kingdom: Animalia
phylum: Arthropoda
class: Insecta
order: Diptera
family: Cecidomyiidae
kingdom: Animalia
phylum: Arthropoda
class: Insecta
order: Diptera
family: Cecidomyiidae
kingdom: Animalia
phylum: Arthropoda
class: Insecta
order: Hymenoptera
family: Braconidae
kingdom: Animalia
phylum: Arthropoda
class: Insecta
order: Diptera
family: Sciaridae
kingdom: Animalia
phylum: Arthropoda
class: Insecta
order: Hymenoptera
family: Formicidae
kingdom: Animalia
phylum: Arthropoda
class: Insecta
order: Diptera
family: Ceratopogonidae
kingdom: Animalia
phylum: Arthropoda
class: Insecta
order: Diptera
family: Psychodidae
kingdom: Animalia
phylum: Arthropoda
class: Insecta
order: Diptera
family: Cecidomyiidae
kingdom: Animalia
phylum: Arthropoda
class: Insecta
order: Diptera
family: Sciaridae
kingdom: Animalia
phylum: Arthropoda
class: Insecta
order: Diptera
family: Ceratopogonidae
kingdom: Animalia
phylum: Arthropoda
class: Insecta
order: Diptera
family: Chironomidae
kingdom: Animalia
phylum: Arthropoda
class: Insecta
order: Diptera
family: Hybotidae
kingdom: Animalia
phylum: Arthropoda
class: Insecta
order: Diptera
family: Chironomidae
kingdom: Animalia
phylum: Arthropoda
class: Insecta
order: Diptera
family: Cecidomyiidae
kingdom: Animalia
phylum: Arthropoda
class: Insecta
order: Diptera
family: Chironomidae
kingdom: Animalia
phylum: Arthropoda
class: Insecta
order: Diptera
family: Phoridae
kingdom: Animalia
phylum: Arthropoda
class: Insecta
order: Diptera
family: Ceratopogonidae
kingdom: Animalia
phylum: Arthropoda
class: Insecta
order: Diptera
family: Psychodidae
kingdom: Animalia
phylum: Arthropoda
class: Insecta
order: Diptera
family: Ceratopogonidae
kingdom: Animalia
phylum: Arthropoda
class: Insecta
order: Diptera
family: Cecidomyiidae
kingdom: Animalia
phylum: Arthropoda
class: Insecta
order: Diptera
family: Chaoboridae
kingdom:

▸ Task prompt: Format every line of the listing above as a JSON list of strings, one string per line, leaving out any blank lines.

▸ Exercise output:
[
  "kingdom: Animalia",
  "phylum: Arthropoda",
  "class: Insecta",
  "order: Diptera",
  "family: Cecidomyiidae",
  "kingdom: Animalia",
  "phylum: Arthropoda",
  "class: Insecta",
  "order: Diptera",
  "family: Cecidomyiidae",
  "kingdom: Animalia",
  "phylum: Arthropoda",
  "class: Insecta",
  "order: Hymenoptera",
  "family: Braconidae",
  "kingdom: Animalia",
  "phylum: Arthropoda",
  "class: Insecta",
  "order: Diptera",
  "family: Sciaridae",
  "kingdom: Animalia",
  "phylum: Arthropoda",
  "class: Insecta",
  "order: Hymenoptera",
  "family: Formicidae",
  "kingdom: Animalia",
  "phylum: Arthropoda",
  "class: Insecta",
  "order: Diptera",
  "family: Ceratopogonidae",
  "kingdom: Animalia",
  "phylum: Arthropoda",
  "class: Insecta",
  "order: Diptera",
  "family: Psychodidae",
  "kingdom: Animalia",
  "phylum: Arthropoda",
  "class: Insecta",
  "order: Diptera",
  "family: Cecidomyiidae",
  "kingdom: Animalia",
  "phylum: Arthropoda",
  "class: Insecta",
  "order: Diptera",
  "family: Sciaridae",
  "kingdom: Animalia",
  "phylum: Arthropoda",
  "class: Insecta",
  "order: Diptera",
  "family: Ceratopogonidae",
  "kingdom: Animalia",
  "phylum: Arthropoda",
  "class: Insecta",
  "order: Diptera",
  "family: Chironomidae",
  "kingdom: Animalia",
  "phylum: Arthropoda",
  "class: Insecta",
  "order: Diptera",
  "family: Hybotidae",
  "kingdom: Animalia",
  "phylum: Arthropoda",
  "class: Insecta",
  "order: Diptera",
  "family: Chironomidae",
  "kingdom: Animalia",
  "phylum: Arthropoda",
  "class: Insecta",
  "order: Diptera",
  "family: Cecidomyiidae",
  "kingdom: Animalia",
  "phylum: Arthropoda",
  "class: Insecta",
  "order: Diptera",
  "family: Chironomidae",
  "kingdom: Animalia",
  "phylum: Arthropoda",
  "class: Insecta",
  "order: Diptera",
  "family: Phoridae",
  "kingdom: Animalia",
  "phylum: Arthropoda",
  "class: Insecta",
  "order: Diptera",
  "family: Ceratopogonidae",
  "kingdom: Animalia",
  "phylum: Arthropoda",
  "class: Insecta",
  "order: Diptera",
  "family: Psychodidae",
  "kingdom: Animalia",
  "phylum: Arthropoda",
  "class: Insecta",
  "order: Diptera",
  "family: Ceratopogonidae",
  "kingdom: Animalia",
  "phylum: Arthropoda",
  "class: Insecta",
  "order: Diptera",
  "family: Cecidomyiidae",
  "kingdom: Animalia",
  "phylum: Arthropoda",
  "class: Insecta",
  "order: Diptera",
  "family: Chaoboridae",
  "kingdom:"
]